Spark architecture

This section describes how the Backend architecture is implemented in Spark Streaming.

Data Flow Graph

Bullet Spark implements the backend piece from the full Architecture. It is implemented with Spark Streaming:

Bullet Spark DAG

The components in the Architecture have direct counterparts here. The Query Receiver reading from the PubSub layer using plugged-in PubSub consumers and the Query Unioning make up the Request Processor. The Filter Streaming and your plugin for your source of data make up the Data Processor. The Join Streaming and the Result Emitter make up the Combiner.

The red lines are the path for the queries that come in through the PubSub, the orange lines are the path for the signals and the blue lines are for the data from your data source. The shapes of the boxes denote the type of transformation/action being executed in the boxes.

Data processing

Bullet can accept arbitrary sources of data as long as they can be ingested by Spark. They can be Kafka, Flume, Kinesis, and TCP sockets etc. You can either use DSL or hook up your data directly to Bullet Spark. To do the latter, you just need to implement the Data Producer Trait. In your implementation, you can either:

Use Spark Streaming built-in sources to receive data. Below is a quick example for a direct Kafka source in Scala. You can also write it in Java:

import com.yahoo.bullet.spark.DataProducer
import org.apache.spark.streaming.kafka010.{ConsumerStrategies, KafkaUtils, LocationStrategies}
// import all other necessary packages

class DirectKafkaProducer extends DataProducer {
  override def getBulletRecordStream(ssc: StreamingContext, config: BulletSparkConfig): DStream[BulletRecord] = {
    val topics = Array("test")
    val kafkaParams = Map[String, AnyRef](
      "bootstrap.servers" -> "server1, server2",
      "group.id" -> "mygroup",
      "key.deserializer" -> classOf[StringDeserializer],
      "value.deserializer" -> classOf[ByteArrayDeserializer]
      // Other kafka params
      )

    val directKafkaStream = KafkaUtils.createDirectStream[String, Array[Byte]](
      ssc,
      LocationStrategies.PreferConsistent,
      ConsumerStrategies.Subscribe[String, Array[Byte]](topics, kafkaParams))
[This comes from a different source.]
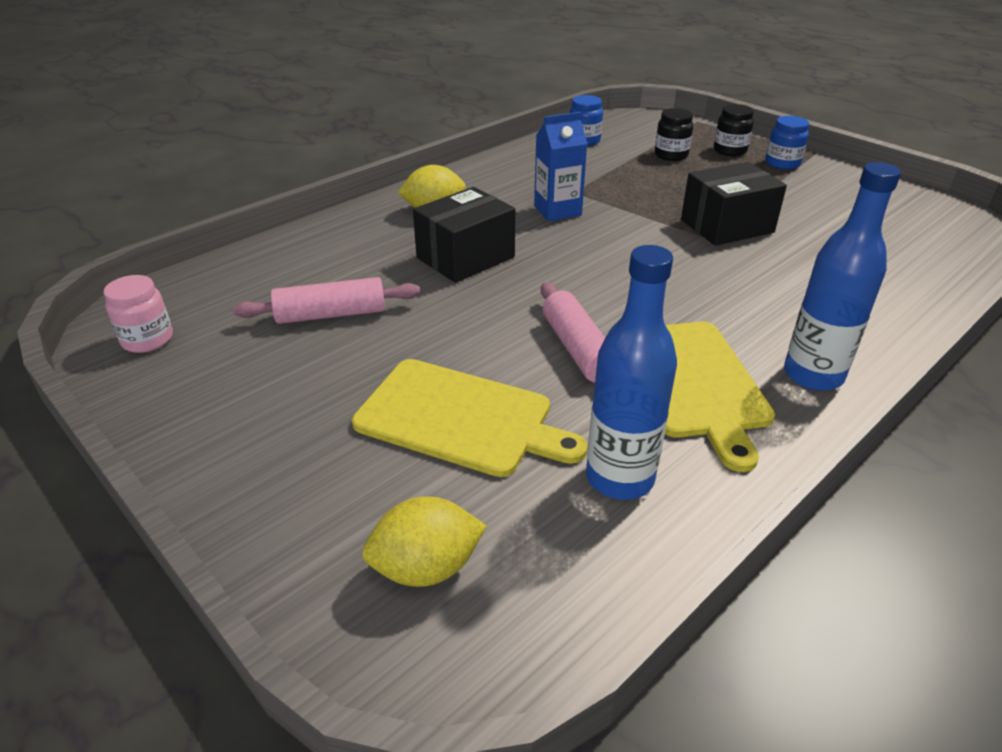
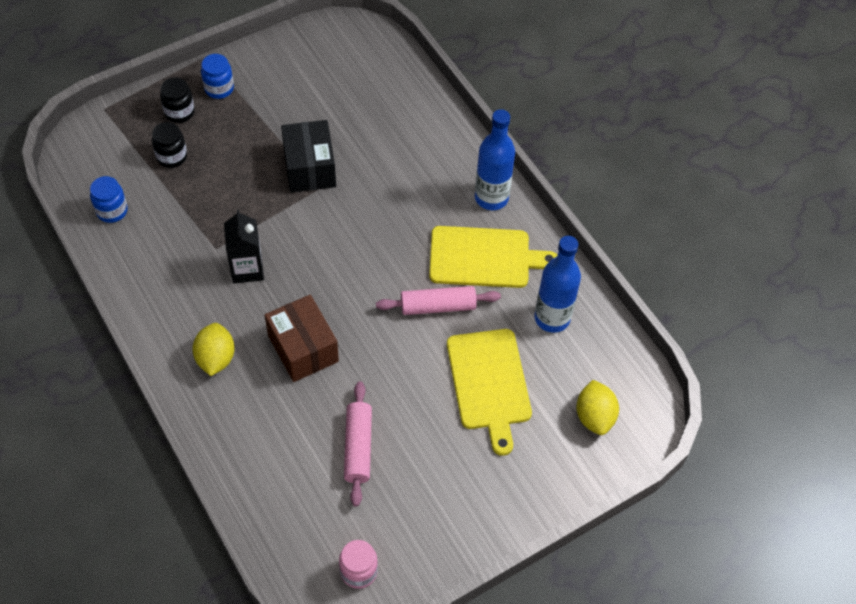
camera: 80 degrees left, 20 degrees up
(460, 418) = (489, 383): yellow cutting board -> yellow cutting board turned 135 degrees clockwise
(465, 257) = (303, 348): black box -> brown box
(557, 211) = (247, 269): blue carton -> black carton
    directKafkaStream.map(record => {
      // Convert your record to BulletRecord
    })
  }
}

Write a custom receiver to receive data from any arbitrary data source beyond the ones for which it has built-in support (that is, beyond Flume, Kafka, Kinesis, files, sockets, etc.). See example.

To use DSL, you can enable it by providing the bullet.spark.dsl.data.producer.enable: true and configuring the various DSL parameters.

After receiving your data, you can do any transformations like joins or type conversions in your implementation before emitting to the Filter Streaming stage.

The Filter Streaming stage checks every record from your data source against every query from Query Unioning stage to see if it matches and emits partial results to the Join Streaming stage.

Request processing

The Query Receiver fetches Bullet queries and signals through the PubSub layer using the Subscribers provided by the plugged in PubSub layer. The queries received through the PubSub also contain information about the query such as its unique identifier, potentially other metadata and signals. The Query Unioning collects all active queries by the stateful transformation updateStateByKey and broadcasts all the collected queries to every executor for the Filter Streaming stage.

The Query Unioning also sends all active queries and signals to the Join Streaming stage.

Combining

The Filter Streaming combines all the partial results from the Filter Streaming by the stateful transformation mapWithState and produces final results.

The Result Emitter uses the particular publisher from the plugged in PubSub layer to send back results/loop signals.